BUG - Character Text Splitters have an unreliable character count threshold in order to work

Describe the problem/error/question

Character Text Splitters in Summarization Nodes (both Simple and Advanced) need an unpredictable amount of characters in order to work.

What is the error message (if any)?

Even though it is visible that the Character Text Splitter is dividing the input in 12 parts (as per the node output), this does not reflect in the Summarization Chain, unless a number of characters is inputted.

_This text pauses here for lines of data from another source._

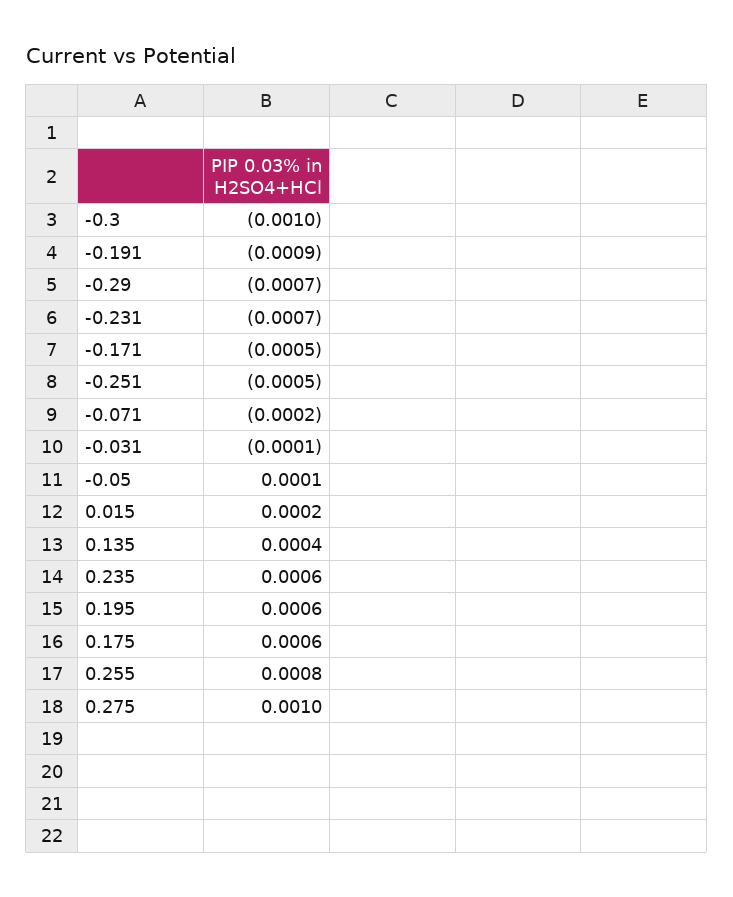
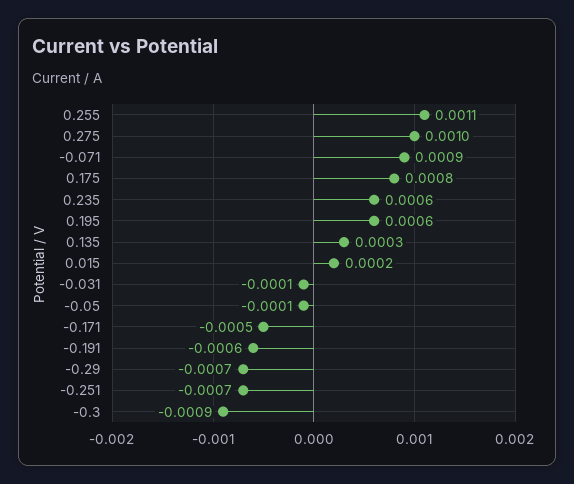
-0.3: -0.001 -> -0.0009
-0.191: -0.0009 -> -0.0006
-0.231: -0.0007 -> none
-0.251: -0.0005 -> -0.0007
-0.071: -0.0002 -> 0.0009
-0.05: 0.0001 -> -0.0001
0.135: 0.0004 -> 0.0003
0.175: 0.0006 -> 0.0008
0.255: 0.0008 -> 0.0011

Check my workflow example: It has 9774 characters in the input. And the Summarization Chain handles all in one batch (even though it shows in the node output to be dividing the input in 12 parts). If you add 1 more character to the input, the Summarization Chain will work in 12 parts, as expected. So in this case, it seems to have a 9775 character threshold in order for the Text Splitter to work, which makes it very unreliable.

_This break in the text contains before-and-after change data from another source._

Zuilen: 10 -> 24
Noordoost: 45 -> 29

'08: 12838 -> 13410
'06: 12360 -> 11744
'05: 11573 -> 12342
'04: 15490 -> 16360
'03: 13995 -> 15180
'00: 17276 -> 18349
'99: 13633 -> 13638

Please share your workflow

Share the output returned by the last node

Information on your n8n setup

  • n8n version: 1.38.1
  • Database (default: SQLite): SQLite
  • n8n EXECUTIONS_PROCESS setting (default: own, main): own
  • Running n8n via (Docker, npm, n8n cloud, desktop app): k8s
  • Operating system: ubuntu

It looks like your topic is missing some important information. Could you provide the following if applicable.

  • n8n version:
  • Database (default: SQLite):
  • n8n EXECUTIONS_PROCESS setting (default: own, main):
  • Running n8n via (Docker, npm, n8n cloud, desktop app):
  • Operating system:

Hey @miguel-mconf,

I have taken a look at this and it looks like the text splitter is working, I suspect there some other internal process happen when you hit a higher character limit that makes it look different. Under the hood all we are doing is this: Split by character | 🦜️🔗 Langchain

I have taken a quick look and I can’t see anyone reporting this as an issue in Langchain itself (Issues · langchain-ai/langchainjs · GitHub) so I do think it is working fine and there is just some other limit being hit that changes how the data is processed. Maybe the Chat Model has to work in smaller chunks with map reduce (Map reduce | 🦜️🔗 Langchain).

@oleg do you have any thoughts here?

This topic was automatically closed 90 days after the last reply. New replies are no longer allowed.